Refs: Wogrin, Centeno & Barquín (2011); Kazempour & Conejo (2012).

Low-carbon / Net-zero GEP

Increasingly the dominant variant: GEP with hard emissions constraints or net-zero trajectories. Requires modeling hydrogen production, long-duration storage, carbon capture, nuclear, and policy constraints like the US Inflation Reduction Act.

Refs: Sepulveda et al. (2018); Jenkins, Luke & Thernstrom (2018); Jenkins et al. Net-Zero America (2021).

Integrated Resource Planning (IRP)

The regulatory-practice form of GEP: a utility's multi-year plan filed with a state public utility commission showing how it will meet demand at least cost subject to reliability and environmental standards.

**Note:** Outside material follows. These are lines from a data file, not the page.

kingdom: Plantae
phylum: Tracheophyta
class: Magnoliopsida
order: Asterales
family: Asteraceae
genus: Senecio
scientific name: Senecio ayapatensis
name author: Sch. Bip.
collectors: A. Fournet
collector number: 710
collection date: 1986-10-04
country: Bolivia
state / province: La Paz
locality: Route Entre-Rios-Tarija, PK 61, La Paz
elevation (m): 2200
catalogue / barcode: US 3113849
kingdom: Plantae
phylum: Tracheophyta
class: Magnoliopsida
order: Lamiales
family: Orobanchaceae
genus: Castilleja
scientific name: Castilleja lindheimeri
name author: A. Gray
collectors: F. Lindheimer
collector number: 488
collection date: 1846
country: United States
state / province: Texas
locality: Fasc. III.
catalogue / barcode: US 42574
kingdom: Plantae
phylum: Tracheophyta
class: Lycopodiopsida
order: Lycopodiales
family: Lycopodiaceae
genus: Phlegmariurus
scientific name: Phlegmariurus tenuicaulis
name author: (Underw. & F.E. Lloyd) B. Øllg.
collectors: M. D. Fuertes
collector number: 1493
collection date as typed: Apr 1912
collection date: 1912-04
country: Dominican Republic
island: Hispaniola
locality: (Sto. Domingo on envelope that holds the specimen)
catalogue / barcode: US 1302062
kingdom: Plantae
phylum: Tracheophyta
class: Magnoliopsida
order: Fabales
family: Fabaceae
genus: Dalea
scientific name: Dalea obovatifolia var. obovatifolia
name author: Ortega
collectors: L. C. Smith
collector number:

Uses the same underlying MIP plus public-interest criteria.

Refs: Wilson & Biewald (2013); US-specific PUC filings.

Key references

Cited above · DOIs and permanent URLs

[1]
Conejo, A. J., Baringo, L., Kazempour, S. J., & Siddiqui, A. S. (2016).
Investment in Electricity Generation and Transmission: Decision Making under Uncertainty.
[2]
Koltsaklis, N. E., & Dagoumas, A. S. (2018).
“State-of-the-art generation expansion planning: A review.”
Applied Energy, 230, 563–589. doi:10.1016/j.apenergy.2018.08.087
[3]
Anderson, D. (1972).
“Models for determining least-cost investments in electricity supply.”
The Bell Journal of Economics and Management Science, 3(1), 267–299. doi:10.2307/3003078
[4]
Pfenninger, S., Hawkes, A., & Keirstead, J. (2014).
“Energy systems modeling for twenty-first century energy challenges.”
Renewable and Sustainable Energy Reviews, 33, 74–86. doi:10.1016/j.rser.2014.02.003
[5]
Kazempour, S. J., & Conejo, A. J. (2012).
“Strategic generation investment under uncertainty via Benders decomposition.”
IEEE Transactions on Power Systems, 27(1), 424–432. doi:10.1109/TPWRS.2011.2159251
[6]
Park, H., & Baldick, R. (2015).
“Stochastic generation capacity expansion planning reducing greenhouse gas emissions.”
IEEE Transactions on Power Systems, 30(2), 1026–1034. doi:10.1109/TPWRS.2014.2331279
[7]
Sepulveda, N. A., Jenkins, J. D., De Sisternes, F. J., & Lester, R. K. (2018).
“The role of firm low-carbon electricity resources in deep decarbonization of power generation.”
Joule, 2(11), 2403–2420. doi:10.1016/j.joule.2018.08.006
[8]
Howells, M., Rogner, H., Strachan, N., et al. (2011).
“OSeMOSYS: The Open Source Energy Modeling System.”
Energy Policy, 39(10), 5850–5870. doi:10.1016/j.enpol.2011.06.033
[9]
DeCarolis, J., Daly, H., Dodds, P., et al. (2017).
“Formalizing best practice for energy system optimization modelling.”
Applied Energy, 194, 184–198. doi:10.1016/j.apenergy.2017.03.001
[10]
NREL. (2024).
“Annual Technology Baseline (ATB).”
National Renewable Energy Laboratory. atb.nrel.gov
The in-browser solver uses a simplified 5-technology 10-year model with linear capacity variables (LP relaxation of the GEP MIP). Production GEP tools (GenX, Switch, PyPSA, TIMES, OSeMOSYS, PLEXOS) handle full binary decisions, hundreds of technologies, and decades-long horizons.